Ireland. The gift that keeps on giving.
I read at the NCRegister that former Irish President Mary McAleese thinks that infant baptism is a violation of human rights.
Baptizing babies, she said, makes “infant conscripts who are held to lifelong obligations of obedience.”
She is, apparently, working on a Canon Law degree with the Jesuits in Rome. Jesuits. Now she thinks she has come up with something.
More of her wisdom:
“Let’s be frank about it, very little of the magisterium — there are elements of it that are obviously infallible, things like the teaching on Christ and his divinity; but there are other things that over many, many centuries were taught with great passion that quietly now have been abandoned by the very magisterium that taught them.”
McAleese, who has previously advocated publicly for ending abortion restrictions in Ireland, same-sex “marriage” and women’s ordination to the priesthood, drew headlines earlier this year when she spoke March 8 at a women’s conference in Rome held outside the Vatican.
Of course the Church has some important things to say about the importance of baptism and its connection with…well… you know… salvation.
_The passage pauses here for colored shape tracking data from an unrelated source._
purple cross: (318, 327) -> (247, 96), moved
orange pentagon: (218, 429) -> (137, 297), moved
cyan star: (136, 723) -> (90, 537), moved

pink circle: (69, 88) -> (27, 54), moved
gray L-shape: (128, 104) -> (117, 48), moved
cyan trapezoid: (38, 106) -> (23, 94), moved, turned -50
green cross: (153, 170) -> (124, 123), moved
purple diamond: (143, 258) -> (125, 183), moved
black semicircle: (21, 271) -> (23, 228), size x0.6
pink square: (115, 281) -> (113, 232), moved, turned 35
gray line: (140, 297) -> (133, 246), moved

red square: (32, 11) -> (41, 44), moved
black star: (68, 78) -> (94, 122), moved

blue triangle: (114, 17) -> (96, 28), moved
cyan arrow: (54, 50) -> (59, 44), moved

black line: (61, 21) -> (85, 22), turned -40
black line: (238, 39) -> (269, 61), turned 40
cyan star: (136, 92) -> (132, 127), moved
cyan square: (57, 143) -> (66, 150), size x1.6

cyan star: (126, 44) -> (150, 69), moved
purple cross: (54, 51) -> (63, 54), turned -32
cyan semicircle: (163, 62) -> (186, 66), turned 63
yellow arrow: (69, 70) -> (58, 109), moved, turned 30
While God cannot be limited in any way, and it is possible for God to save whom it pleaseth Him to save, with or without baptism, we don’t know exactly how it works without baptism. We read in the Catechism of the Catholic Church:
1257 The Lord himself affirms that Baptism is necessary for salvation. He also commands his disciples to proclaim the Gospel to all nations and to baptize them. Baptism is necessary for salvation for those to whom the Gospel has been proclaimed and who have had the possibility of asking for this sacrament. The Church does not know of any means other than Baptism that assures entry into eternal beatitude; this is why she takes care not to neglect the mission she has received from the Lord to see that all who can be baptized are “reborn of water and the Spirit.” God has bound salvation to the sacrament of Baptism, but he himself is not bound by his sacraments.
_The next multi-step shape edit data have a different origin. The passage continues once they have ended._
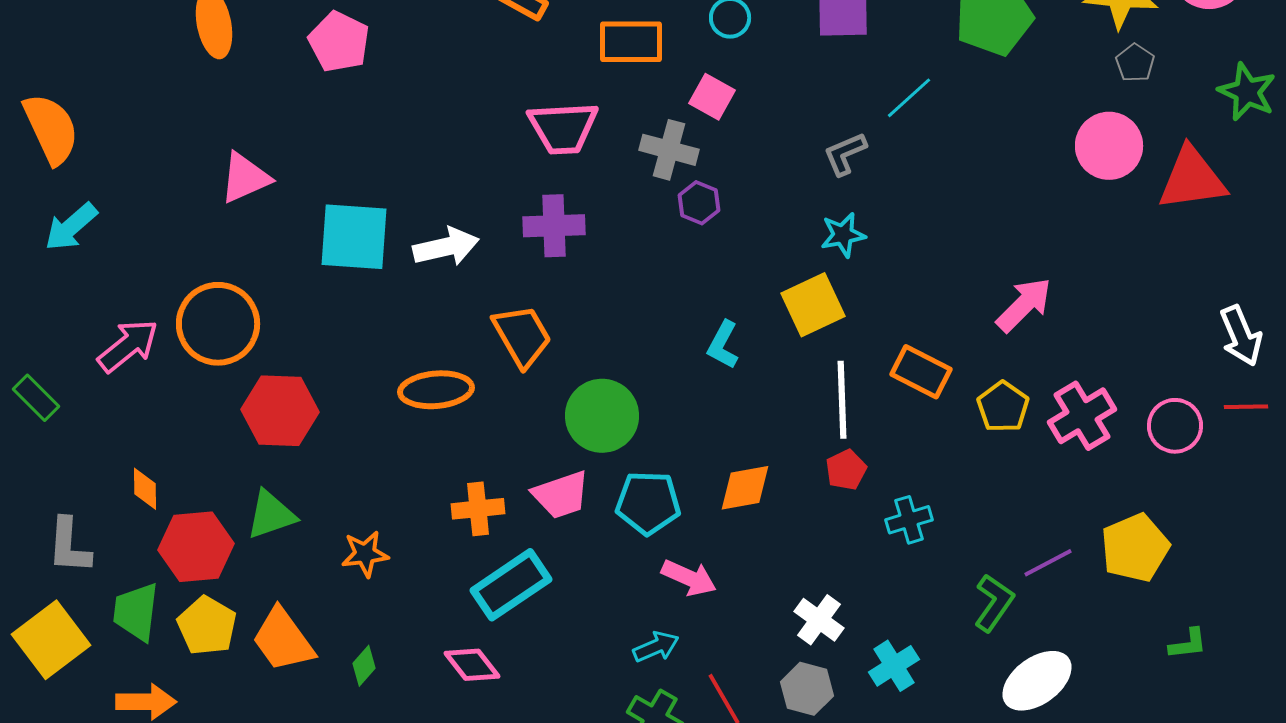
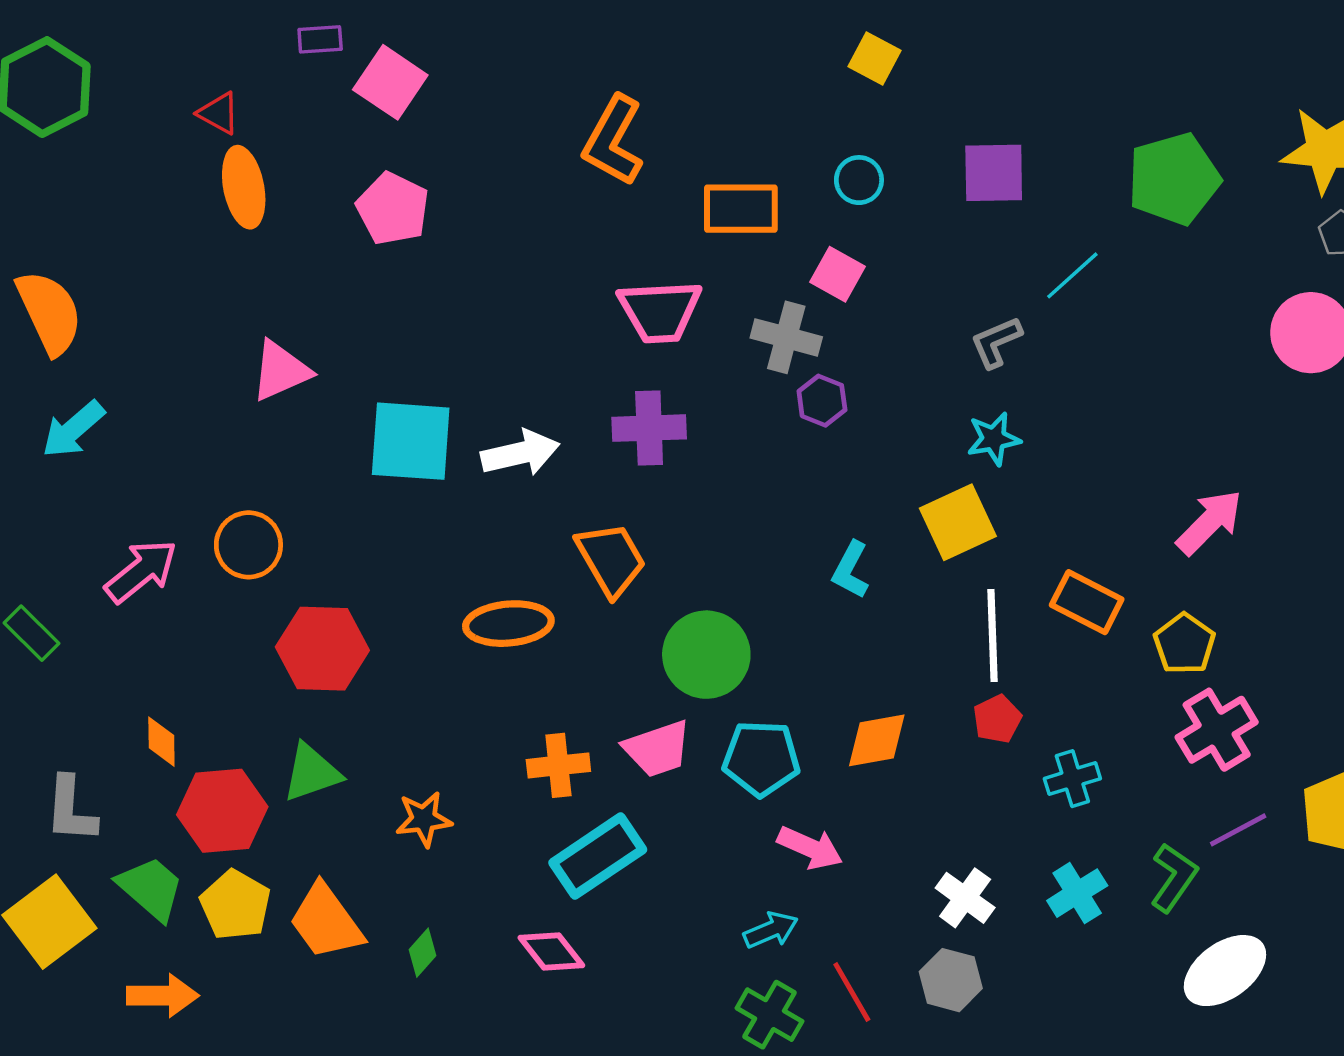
orange circle: (218, 324) -> (248, 545), size x0.7
pink cross: (1082, 416) -> (1217, 730), moved
green trapezoid: (136, 612) -> (151, 888), turned 124
cyan cross: (894, 666) -> (1077, 893), moved

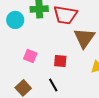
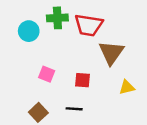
black line: (53, 85) -> (74, 109), turned -56

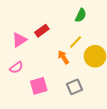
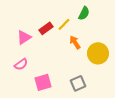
yellow line: (76, 42) -> (64, 24), moved
orange arrow: (63, 57) -> (75, 42), moved

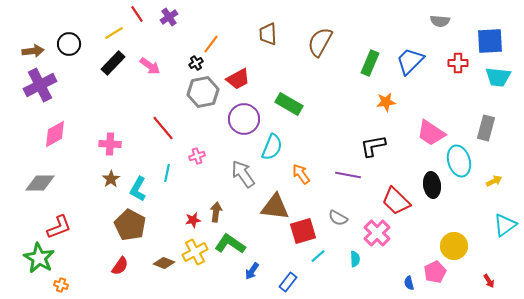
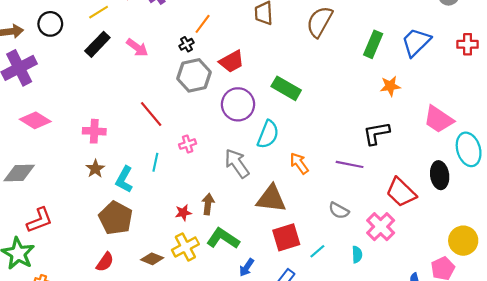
pink diamond: (55, 134) -> (35, 120), turned 60
red square: (303, 231) -> (286, 237), moved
While there are other sorts of baptism (e.g., desire, blood) baptism with water and the Trinitarian form is normative.
Infants, being human beings, are from conception guilty of Original Sin. Baptism forgives that Sin and sanctifies the soul.
Infants may not have the same developed intellect and use of will that adults have, but that doesn’t mean that they don’t have the effects of the sacrament of baptism.
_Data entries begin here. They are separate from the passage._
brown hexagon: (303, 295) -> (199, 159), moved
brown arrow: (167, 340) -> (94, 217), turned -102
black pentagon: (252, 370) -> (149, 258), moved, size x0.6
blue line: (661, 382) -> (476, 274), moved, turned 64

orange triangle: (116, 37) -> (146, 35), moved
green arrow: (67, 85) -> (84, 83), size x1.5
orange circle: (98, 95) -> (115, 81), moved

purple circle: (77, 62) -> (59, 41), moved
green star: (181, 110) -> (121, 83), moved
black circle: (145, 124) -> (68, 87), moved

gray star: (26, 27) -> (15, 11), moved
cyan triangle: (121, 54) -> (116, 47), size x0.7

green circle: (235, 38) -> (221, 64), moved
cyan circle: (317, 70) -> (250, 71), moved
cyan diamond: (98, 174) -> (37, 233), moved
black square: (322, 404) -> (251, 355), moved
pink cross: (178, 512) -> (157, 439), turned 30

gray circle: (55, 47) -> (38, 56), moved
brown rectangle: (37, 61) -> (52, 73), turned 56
Keeping in mind that under the old covenant infant males were circumcised, so to it seems consistent that infants be baptized.
Can. 867 §2 says: “If the infant is in danger of death, it is to be baptized without any delay.”
There is a 1980 Instruction on Infant Baptism from the Congregation for the Doctrine of the Faith.
John 3:5: “Amen, amen I say to thee, unless a man be born again of water and the Holy Ghost, he cannot enter into the kingdom of God.”